On 3/31/19 2:14 PM, Jorge R. Frank wrote:
On 3/31/19 00:03, Phil Turmel wrote:
Consider not buying cheap drives when the time comes to replace. The
boot script will suit until then.
In my defense, I was young, stupid, and unsupervised when I built the
array. Hard to argue with the results. The system has been running
practically 24/7 since December 2008 and this is the first glitch I > couldn't fix by simply re-seating SATA cables and rebooting.
You've been extraordinarily lucky.
One thing I would like to confirm is where to call the SCT ERC script in
the boot process. The wiki wasn't clear on that point.
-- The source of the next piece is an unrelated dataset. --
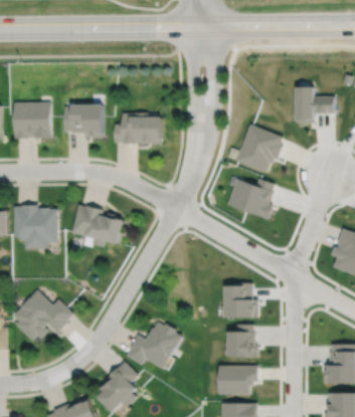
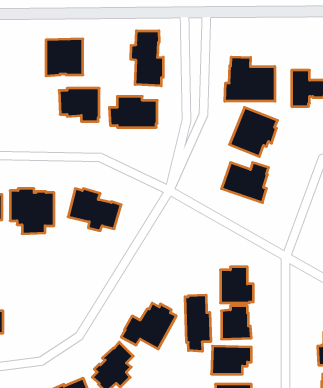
building: none -> [131,31,163,86]
building: none -> [225,57,275,101]
building: [14,102,51,140] -> [46,39,83,76]
building: [12,291,73,342] -> none
building: none -> [185,295,211,351]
It's not clear because it varies so much from distro to distro and even
within distro versions. Basically, it should be in your distro's
version of rc.local, or even better, triggered by udev rules.
All of this is consistent with a controller issue knocking out those
two drives simultaneously. The correct solution is to use --assemble
--force with explicit device names (not using --scan).
You should use fsck to clean up any unavoidable fs corruption from
in-flight I/O before mounting.
Would you recommend explicitly including all four devices, since sdd and
sde have the same event count? Or just three, arbitrarily picking one of
sdd/sde to include, then adding a new fourth drive?
Use all four. That way, if there are any lurking UREs, the array will
fix itself (slowly, because of the long timeouts).
Due to the age of
the system and the fact that the motherboard SATA controller now has a
strike against it, my plan upon recovery is to immediately back up the
array and replace the entire system. So if the former would work on a
short-term basis, I'd be willing to try it.
Replacing the system is less important than replacing the drives. If at
all possible, move to raid6.
Thanks again,
JRF
You're welcome.
Phil